Out came her own Goo homage, with drawings of Taylor and Lewis subbing for Smith and Hindley, and the original text (“I stole my sister’s boyfriend. It was all whirlwind, heat and flash. Within a week we killed my parents and hit the road”) replaced with “The police killed Breonna Taylor. The police killed Isaiah Lewis. It was all whirlwind, heat and flash. No justice no peace. No justice no peace. No justice no peace.” The image was so potent that Sonic Youth’s Kim Gordon tweeted it out, and a company approached Legault about selling T-shirts with the illustration. (Legault agreed only if the labor was donated and if all proceeds went toward a GoFundMe in Taylor’s memory and to help pay for a headstone for Lewis.)
Reflecting on both Legault’s and the Putin/Kim Jong Un usages, Ranaldo says, “They can have this effect of being timely and political.

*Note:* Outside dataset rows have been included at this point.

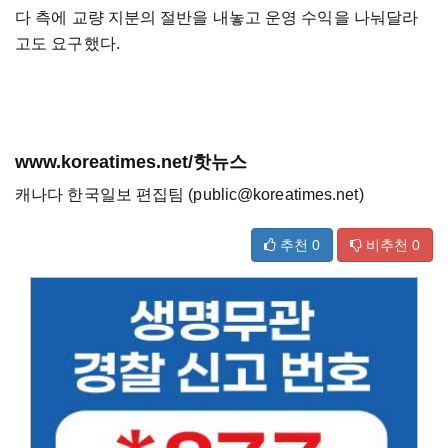
다 측에 교량 지분의 절반을 내놓고 운영 수익을 나눠달라
고도 요구했다.
www.koreatimes.net/핫뉴스
캐나다 한국일보 편집팀 (public@koreatimes.net)
추천
0
비추천
0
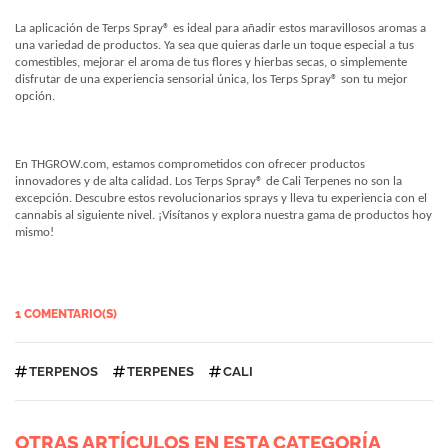
La aplicación de Terps Spray® es ideal para añadir estos maravillosos aromas a
una variedad de productos. Ya sea que quieras darle un toque especial a tus
comestibles, mejorar el aroma de tus flores y hierbas secas, o simplemente
disfrutar de una experiencia sensorial única, los Terps Spray® son tu mejor
opción.
En THGROW.com, estamos comprometidos con ofrecer productos
innovadores y de alta calidad. Los Terps Spray® de Cali Terpenes no son la
excepción. Descubre estos revolucionarios sprays y lleva tu experiencia con el
cannabis al siguiente nivel. ¡Visítanos y explora nuestra gama de productos hoy
mismo!
1 COMENTARIO(S)
TERPENOS
TERPENES
CALI
OTRAS ARTÍCULOS EN ESTA CATEGORÍA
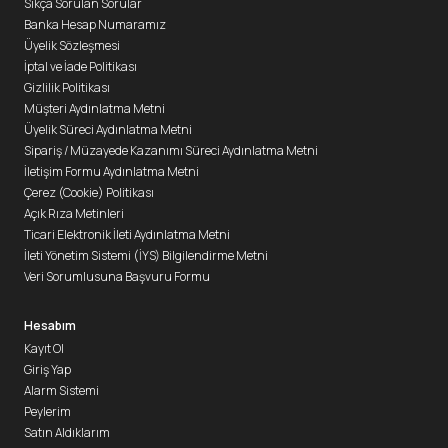
Sıkça Sorulan Sorular
Banka Hesap Numaramız
Üyelik Sözleşmesi
İptal ve İade Politikası
Gizlilik Politikası
Müşteri Aydınlatma Metni
Üyelik Süreci Aydınlatma Metni
Sipariş / Müzayede Kazanımı Süreci Aydınlatma Metni
İletişim Formu Aydınlatma Metni
Çerez (Cookie) Politikası
Açık Rıza Metinleri
Ticari Elektronik İleti Aydınlatma Metni
İleti Yönetim Sistemi (İYS) Bilgilendirme Metni
Veri Sorumlusuna Başvuru Formu
Hesabım
Kayıt Ol
Giriş Yap
Alarm Sistemi
Peylerim
Satın Aldıklarım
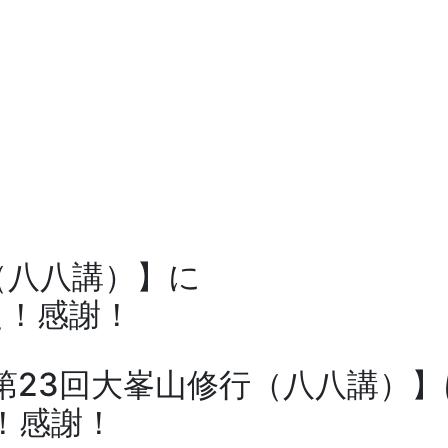
（八八講）】に
た！感謝！
第23回大峯山修行（八八講）
！感謝！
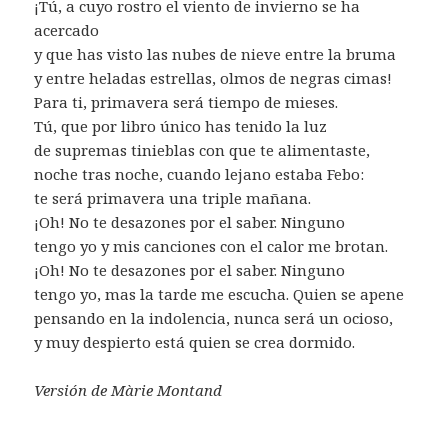
¡Tú, a cuyo rostro el viento de invierno se ha
acercado
y que has visto las nubes de nieve entre la bruma
y entre heladas estrellas, olmos de negras cimas!
Para ti, primavera será tiempo de mieses.
Tú, que por libro único has tenido la luz
de supremas tinieblas con que te alimentaste,
noche tras noche, cuando lejano estaba Febo:
te será primavera una triple mañana.
¡Oh! No te desazones por el saber. Ninguno
tengo yo y mis canciones con el calor me brotan.
¡Oh! No te desazones por el saber. Ninguno
tengo yo, mas la tarde me escucha. Quien se apene
pensando en la indolencia, nunca será un ocioso,
y muy despierto está quien se crea dormido.
Versión de Màrie Montand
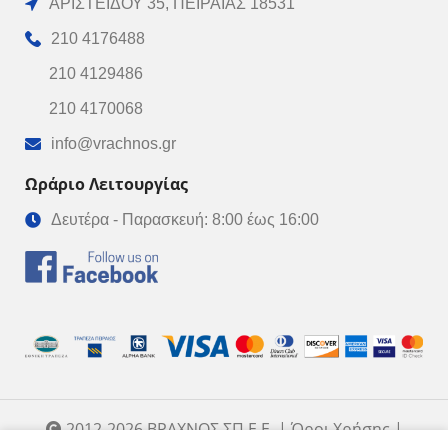
ΑΡΙΣΤΕΙΔΟΥ 35, ΠΕΙΡΑΙΑΣ 18531
210 4176488
210 4129486
210 4170068
info@vrachnos.gr
Ωράριο Λειτουργίας
Δευτέρα - Παρασκευή: 8:00 έως 16:00
2012-2026 ΒΡΑΧΝΟΣ ΣΠ Ε.Ε. | Όροι Χρήσης |
Created by Wisebit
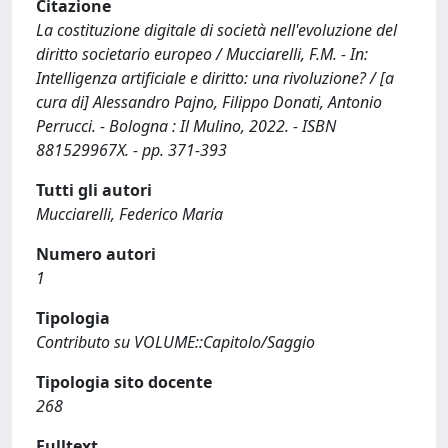
Citazione
La costituzione digitale di società nell'evoluzione del
diritto societario europeo / Mucciarelli, F.M. - In:
Intelligenza artificiale e diritto: una rivoluzione? / [a
cura di] Alessandro Pajno, Filippo Donati, Antonio
Perrucci. - Bologna : Il Mulino, 2022. - ISBN
881529967X. - pp. 371-393
Tutti gli autori
Mucciarelli, Federico Maria
Numero autori
1
Tipologia
Contributo su VOLUME::Capitolo/Saggio
Tipologia sito docente
268
Fulltext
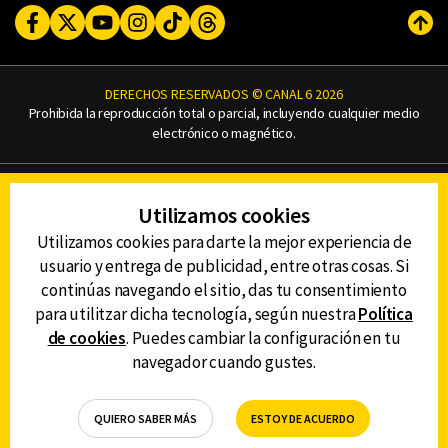
Facebook
Twitter
Youtube
Instagram
TikTok
Threads
Subi
DERECHOS RESERVADOS © CANAL 6 2026
Prohibida la reproducción total o parcial, incluyendo cualquier medio
electrónico o magnético.
CONTACTO
Utilizamos cookies
AVISO DE PRIVACIDAD
AVISO LEGAL
Utilizamos cookies para darte la mejor experiencia de
DEFENSORÍA DE LAS AUDIENCIAS
usuario y entrega de publicidad, entre otras cosas. Si
continúas navegando el sitio, das tu consentimiento
para utilitzar dicha tecnología, según nuestra
Política
de cookies
. Puedes cambiar la configuración en tu
DESCARGA LA APP DE CANAL 6
navegador cuando gustes.
QUIERO SABER MÁS
ESTOY DE ACUERDO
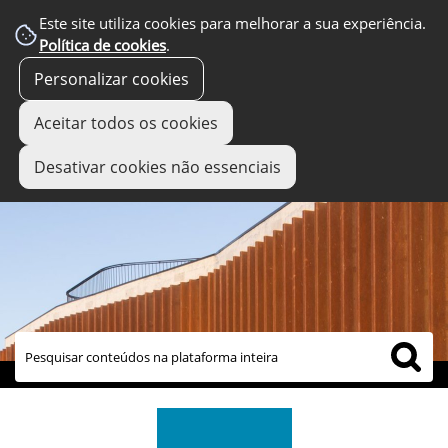
Este site utiliza cookies para melhorar a sua experiência.
Política de cookies
.
Personalizar cookies
Aceitar todos os cookies
Desativar cookies não essenciais
links úteis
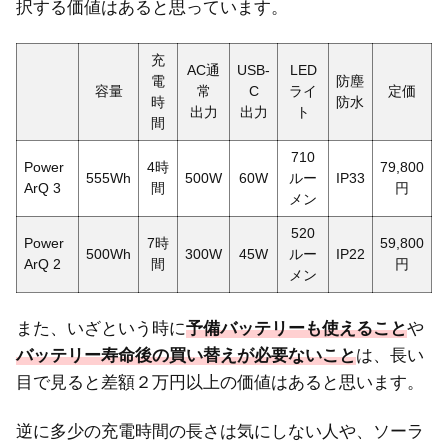
択する価値はあると思っています。
充
AC通
USB-
LED
電
防塵
容量
常
C
ライ
定価
時
防水
出力
出力
ト
間
710
Power
4時
79,800
555Wh
500W
60W
ルー
IP33
ArQ 3
間
円
メン
520
Power
7時
59,800
500Wh
300W
45W
ルー
IP22
ArQ 2
間
円
メン
また、いざという時に
予備バッテリーも使えること
や
バッテリー寿命後の買い替えが必要ないこと
は、長い
目で見ると差額２万円以上の価値はあると思います。
逆に多少の充電時間の長さは気にしない人や、ソーラ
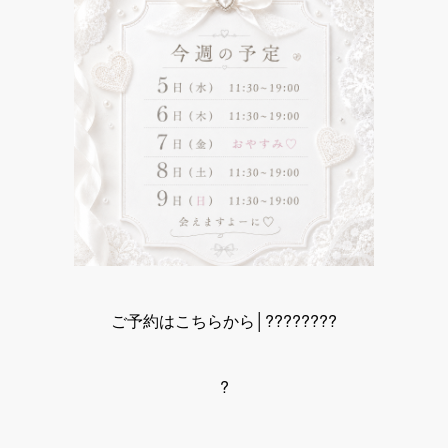
ご予約はこちらから│????????
?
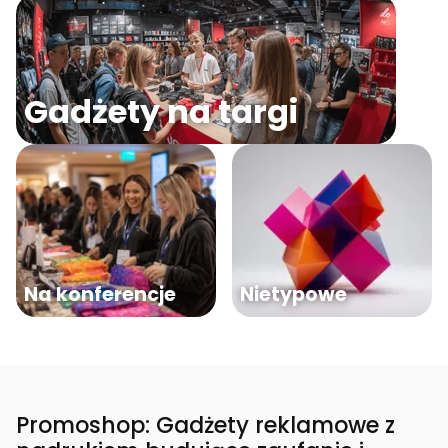
Gadżety na targi
Na konferencje
Nietypowe
Promoshop: Gadżety reklamowe z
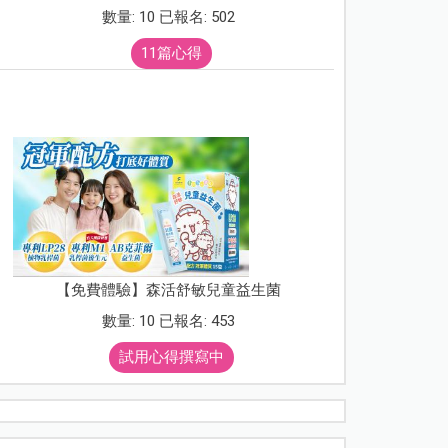
數量: 10 已報名: 502
11篇心得
【免費體驗】森活舒敏兒童益生菌
數量: 10 已報名: 453
試用心得撰寫中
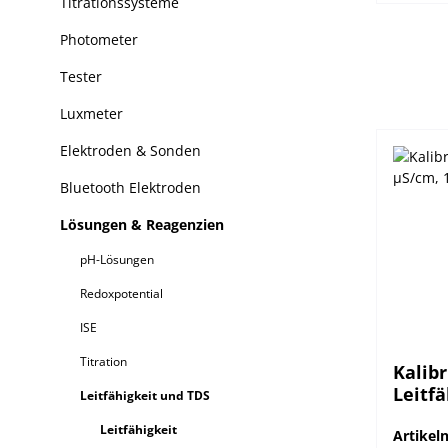
Titrationssysteme
Photometer
Tester
Luxmeter
Elektroden & Sonden
Bluetooth Elektroden
Lösungen & Reagenzien
pH-Lösungen
Redoxpotential
ISE
Titration
Kalib
Leitfä
Leitfähigkeit und TDS
1L-Fl
Leitfähigkeit
Artike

They have a way of telling the news.”
Sonic Youth’s Steve Shelley, who oversees the band’s archives, estimates that “hundreds and hundreds” of Goo parodies now exist — so many, in fact, that the band has considered collecting them all in a coffee table-style book.
But even 34 years after Goo, the members of Sonic Youth admit they’re somewhat mystified by the continuing tributes. “I don’t think either Raymond or Sonic Youth thought that the image would be replicated to the extent it has,” says Moore. “Seeing such demagogue clowns as Putin and Kim Jong Un enter into the stream makes me groan, as I’d rather not give any energy to those warmongers. But like anything in our punk rock universe, nothing is sacred.”